JOB ITEM ▸ Ignoring the pictures, copy the data exactly.

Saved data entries
——————
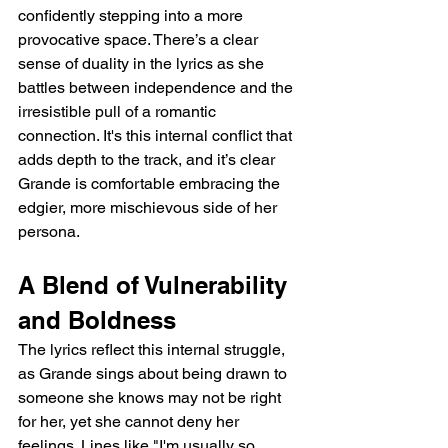
confidently stepping into a more 
provocative space. There’s a clear 
sense of duality in the lyrics as she 
battles between independence and the 
irresistible pull of a romantic 
connection. It's this internal conflict that 
adds depth to the track, and it’s clear 
Grande is comfortable embracing the 
edgier, more mischievous side of her 
persona.
A Blend of Vulnerability 
and Boldness
The lyrics reflect this internal struggle, 
as Grande sings about being drawn to 
someone she knows may not be right 
for her, yet she cannot deny her 
feelings. Lines like "I'm usually so 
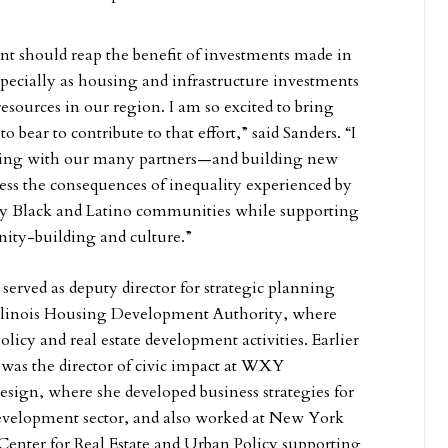
nt should reap the benefit of investments made in
pecially as housing and infrastructure investments
 resources in our region. I am so excited to bring
to bear to contribute to that effort,” said Sanders. “I
ning with our many partners—and building new
ess the consequences of inequality experienced by
ally Black and Latino communities while supporting
ity-building and culture.”
served as deputy director for strategic planning
 Illinois Housing Development Authority, where
licy and real estate development activities. Earlier
s was the director of civic impact at WXY
design, where she developed business strategies for
development sector, and also worked at New York
enter for Real Estate and Urban Policy supporting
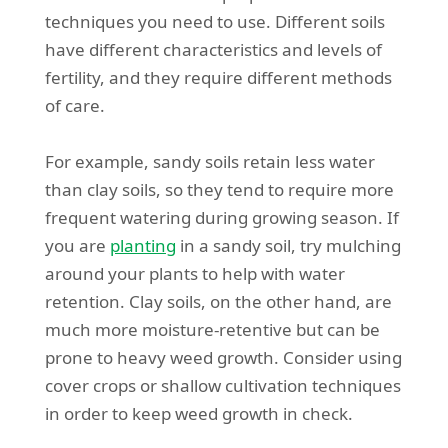
techniques you need to use. Different soils
have different characteristics and levels of
fertility, and they require different methods
of care.
For example, sandy soils retain less water
than clay soils, so they tend to require more
frequent watering during growing season. If
you are
planting
in a sandy soil, try mulching
around your plants to help with water
retention. Clay soils, on the other hand, are
much more moisture-retentive but can be
prone to heavy weed growth. Consider using
cover crops or shallow cultivation techniques
in order to keep weed growth in check.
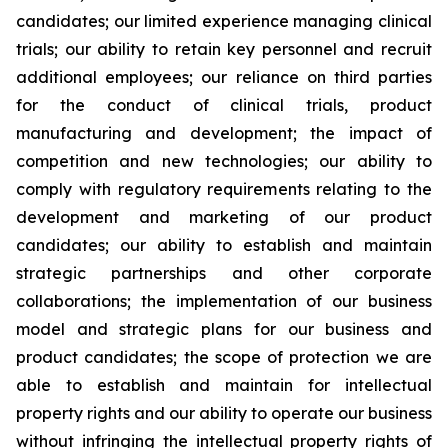
candidates; our limited experience managing clinical
trials; our ability to retain key personnel and recruit
additional employees; our reliance on third parties
for the conduct of clinical trials, product
manufacturing and development; the impact of
competition and new technologies; our ability to
comply with regulatory requirements relating to the
development and marketing of our product
candidates; our ability to establish and maintain
strategic partnerships and other corporate
collaborations; the implementation of our business
model and strategic plans for our business and
product candidates; the scope of protection we are
able to establish and maintain for intellectual
property rights and our ability to operate our business
without infringing the intellectual property rights of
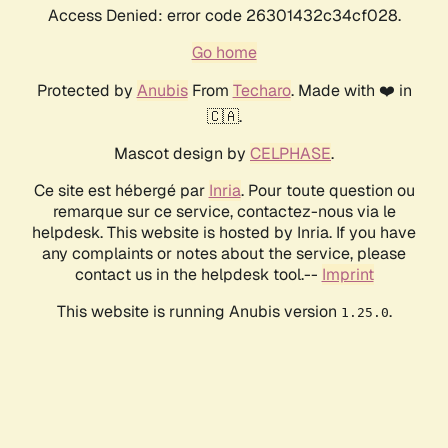
Access Denied: error code 26301432c34cf028.
Go home
Protected by
Anubis
From
Techaro
. Made with ❤️ in
🇨🇦.
Mascot design by
CELPHASE
.
Ce site est hébergé par
Inria
. Pour toute question ou
remarque sur ce service, contactez-nous via le
helpdesk. This website is hosted by Inria. If you have
any complaints or notes about the service, please
contact us in the helpdesk tool.--
Imprint
This website is running Anubis version
.
1.25.0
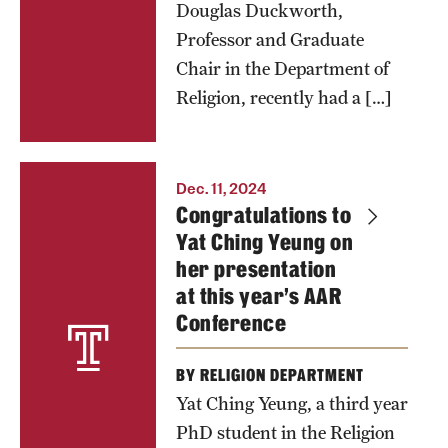
Douglas Duckworth,
Professor and Graduate
Chair in the Department of
Religion, recently had a […]
Dec. 11, 2024
Congratulations to
Yat Ching Yeung on
her presentation
at this year’s AAR
Conference
BY RELIGION DEPARTMENT
Yat Ching Yeung, a third year
PhD student in the Religion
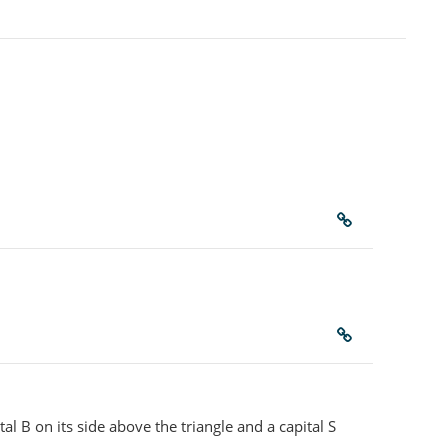
tal B on its side above the triangle and a capital S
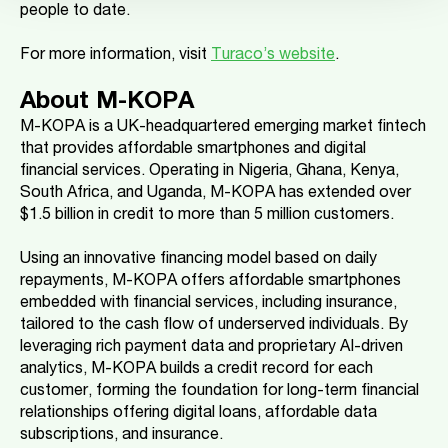
people to date.
For more information, visit
Turaco’s website
.
About M-KOPA
M-KOPA is a UK-headquartered emerging market fintech
that provides affordable smartphones and digital
financial services. Operating in Nigeria, Ghana, Kenya,
South Africa, and Uganda, M-KOPA has extended over
$1.5 billion in credit to more than 5 million customers.
Using an innovative financing model based on daily
repayments, M-KOPA offers affordable smartphones
embedded with financial services, including insurance,
tailored to the cash flow of underserved individuals. By
leveraging rich payment data and proprietary AI-driven
analytics, M-KOPA builds a credit record for each
customer, forming the foundation for long-term financial
relationships offering digital loans, affordable data
subscriptions, and insurance.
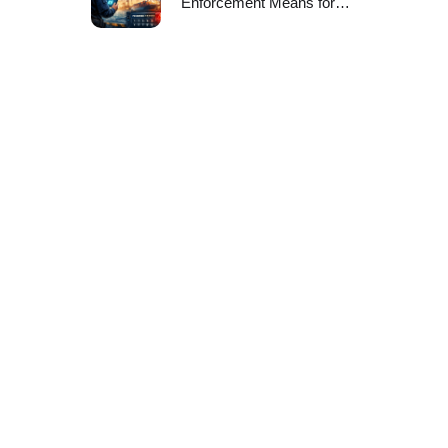
Enforcement Means for
Port CISOs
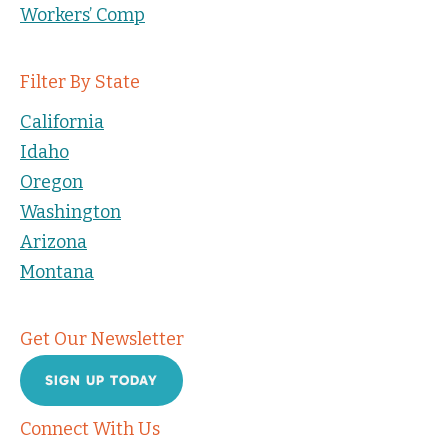
Workers’ Comp
Filter By State
California
Idaho
Oregon
Washington
Arizona
Montana
Get Our Newsletter
SIGN UP TODAY
Connect With Us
——————
FINISHED EXERCISE ▸
confidently stepping into a more 
provocative space. There’s a clear 
sense of duality in the lyrics as she 
battles between independence and the 
irresistible pull of a romantic 
connection. It's this internal conflict that 
adds depth to the track, and it’s clear 
Grande is comfortable embracing the 
edgier, more mischievous side of her 
persona.
A Blend of Vulnerability 
and Boldness
The lyrics reflect this internal struggle, 
as Grande sings about being drawn to 
someone she knows may not be right 
for her, yet she cannot deny her 
feelings. Lines like "I'm usually so 
nt should reap the benefit of investments made in
pecially as housing and infrastructure investments
 resources in our region. I am so excited to bring
to bear to contribute to that effort,” said Sanders. “I
ning with our many partners—and building new
ess the consequences of inequality experienced by
ally Black and Latino communities while supporting
ity-building and culture.”
served as deputy director for strategic planning
 Illinois Housing Development Authority, where
licy and real estate development activities. Earlier
s was the director of civic impact at WXY
design, where she developed business strategies for
development sector, and also worked at New York
enter for Real Estate and Urban Policy supporting
techniques you need to use. Different soils
have different characteristics and levels of
fertility, and they require different methods
of care.
For example, sandy soils retain less water
than clay soils, so they tend to require more
frequent watering during growing season. If
you are
planting
in a sandy soil, try mulching
around your plants to help with water
retention. Clay soils, on the other hand, are
much more moisture-retentive but can be
prone to heavy weed growth. Consider using
cover crops or shallow cultivation techniques
in order to keep weed growth in check.
candidates; our limited experience managing clinical
trials; our ability to retain key personnel and recruit
additional employees; our reliance on third parties
for the conduct of clinical trials, product
manufacturing and development; the impact of
competition and new technologies; our ability to
comply with regulatory requirements relating to the
development and marketing of our product
candidates; our ability to establish and maintain
strategic partnerships and other corporate
collaborations; the implementation of our business
model and strategic plans for our business and
product candidates; the scope of protection we are
able to establish and maintain for intellectual
property rights and our ability to operate our business
without infringing the intellectual property rights of
Access Denied: error code 26301432c34cf028.
Go home
Protected by
Anubis
From
Techaro
. Made with ❤️ in
🇨🇦.
Mascot design by
CELPHASE
.
Ce site est hébergé par
Inria
. Pour toute question ou
remarque sur ce service, contactez-nous via le
helpdesk. This website is hosted by Inria. If you have
any complaints or notes about the service, please
contact us in the helpdesk tool.--
Imprint
This website is running Anubis version
.
1.25.0
Douglas Duckworth,
Professor and Graduate
Chair in the Department of
Religion, recently had a […]
Dec. 11, 2024
Congratulations to
Yat Ching Yeung on
her presentation
at this year’s AAR
Conference
BY RELIGION DEPARTMENT
Yat Ching Yeung, a third year
PhD student in the Religion
tal B on its side above the triangle and a capital S
people to date.
For more information, visit
Turaco’s website
.
About M-KOPA
M-KOPA is a UK-headquartered emerging market fintech
that provides affordable smartphones and digital
financial services. Operating in Nigeria, Ghana, Kenya,
South Africa, and Uganda, M-KOPA has extended over
$1.5 billion in credit to more than 5 million customers.
Using an innovative financing model based on daily
repayments, M-KOPA offers affordable smartphones
embedded with financial services, including insurance,
tailored to the cash flow of underserved individuals. By
leveraging rich payment data and proprietary AI-driven
analytics, M-KOPA builds a credit record for each
customer, forming the foundation for long-term financial
relationships offering digital loans, affordable data
subscriptions, and insurance.
Enforcement Means for
Port CISOs
Workers’ Comp
Filter By State
California
Idaho
Oregon
Washington
Arizona
Montana
Get Our Newsletter
SIGN UP TODAY
Connect With Us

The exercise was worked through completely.